250095 Public health implications when heart valves, hip replacements and other medical devices are not tested in clinical trials

Tuesday, November 1, 2011: 10:30 AM

Diana M. Zuckerman, PhD , National Research Center for Women & Families, Washington, DC
The Food and Drug Administration (FDA) requires companies making new prescription drugs to submit clinical trials to support an application for approval, but there is no similar requirement for more than 90% of medical devices. As a result, most medical devices that are sold in the U.S. are not proven safe in clinical trials, and no scientific clinical data are available to patients or physicians on effectiveness or safety. By law, clinical trials are required for FDA approval of high-risk medical devices, such as heart valves, defibrillators, HIV tests, and other devices that can sustain, save, or harm a life. However, the FDA has been criticized for not always following the law. Using the FDA's own data, we analyzed the devices that were subject to “high-risk recalls” from 2005 through 2009. We found that the FDA recalls of devices that were considered potentially fatal or seriously harmful were usually of devices that had not undergone clinical trials prior to FDA approval, or afterwards. Only 20% of these “high-risk recalls” had undergone clinical trials prior to sale. When our findings were published online in the Archives of Internal Medicine in February 2011 and reported on national TV news programs and national newspapers, the response from medical device manufacturers and several key Members of Congress was immediate. They stated that clinical trials were not necessary for most medical devices, that the current FDA system for devices was too burdensome rather than too relaxed, and that the changes we proposed would cause job losses as medical device businesses closed. In my proposed presentation I will provide new data on the public health costs of defective medical devices that are later recalled, focusing on implanted medical devices. I will provide data on deaths and serious injuries that were reported to the FDA, the risks of undiagnosed diseases from inaccurate diagnostic tests, as well as medical costs to patients and the medical care system. I will also discuss whether the FDA is appropriately classifying devices and recalls as “high risk;” for example, glucose test strips were classified as moderate risk by the FDA, but when they were found to be inaccurate, they were recalled as high risk.

Learning Areas:
Advocacy for health and health education
Clinical medicine applied in public health
Ethics, professional and legal requirements
Public health or related laws, regulations, standards, or guidelines
Public health or related public policy
Public health or related research

Learning Objectives:
1. Compare FDA standards of safety and effectiveness for prescription drugs and medical devices. 2. Identify implications for patients’ health and healthcare costs of the lack of clinical trials and other weak criteria for FDA approval for many heart valves, joint implants, glucose test strips, and other diagnostic and implanted medical devices. 3. Identify public health implications of standards of safety and efficacy of high-risk medical devices, including potentially life-saving or life-threatening devices.

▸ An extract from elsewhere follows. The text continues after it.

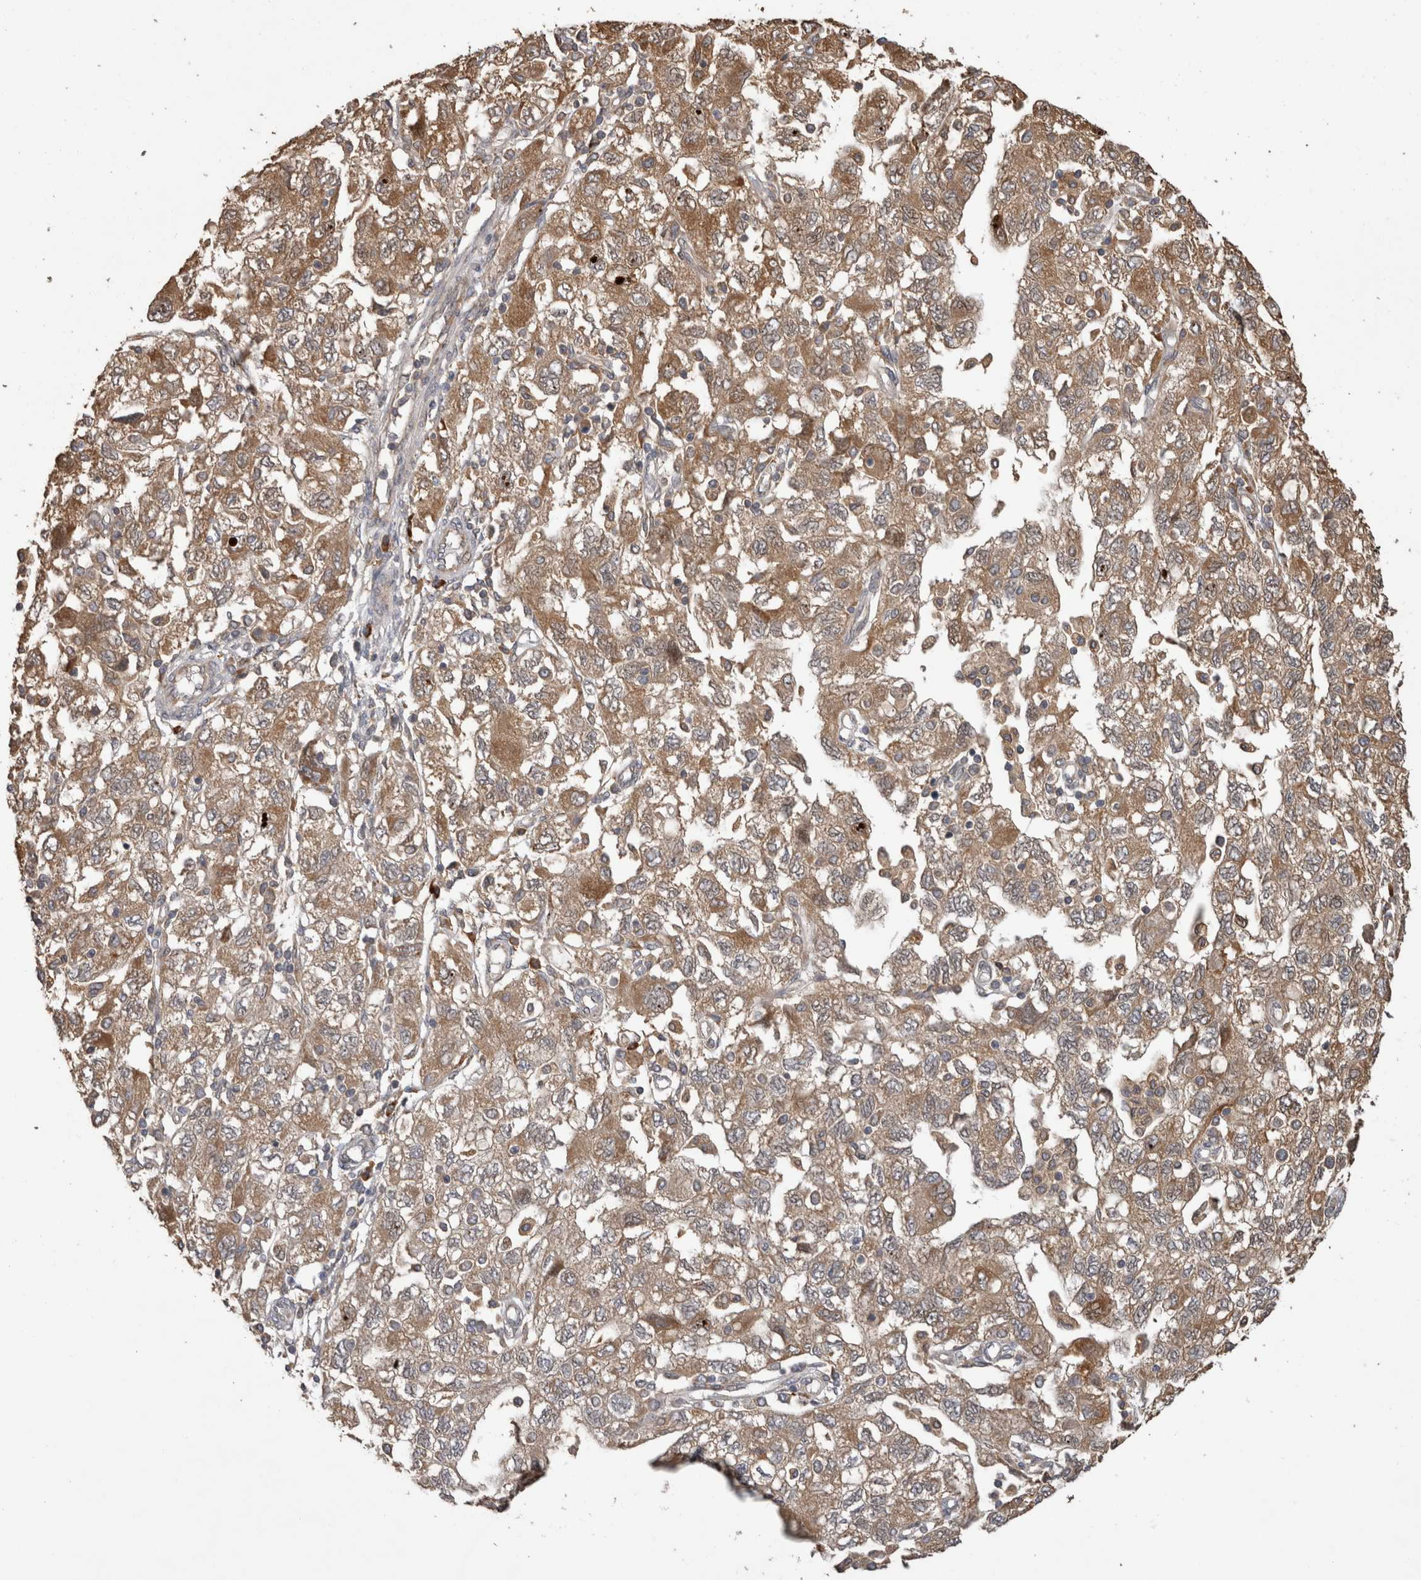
{"staining": {"intensity": "moderate", "quantity": ">75%", "location": "cytoplasmic/membranous"}, "tissue": "ovarian cancer", "cell_type": "Tumor cells", "image_type": "cancer", "snomed": [{"axis": "morphology", "description": "Carcinoma, NOS"}, {"axis": "morphology", "description": "Cystadenocarcinoma, serous, NOS"}, {"axis": "topography", "description": "Ovary"}], "caption": "Approximately >75% of tumor cells in ovarian cancer reveal moderate cytoplasmic/membranous protein positivity as visualized by brown immunohistochemical staining.", "gene": "TBCE", "patient": {"sex": "female", "age": 69}}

Keywords: Quality of Care, FDA

Presenting author's disclosure statement:

Qualified on the content I am responsible for because: I am the lead investigator on this research.
Any relevant financial relationships? No

I agree to comply with the American Public Health Association Conflict of Interest and Commercial Support Guidelines, and to disclose to the participants any off-label or experimental uses of a commercial product or service discussed in my presentation.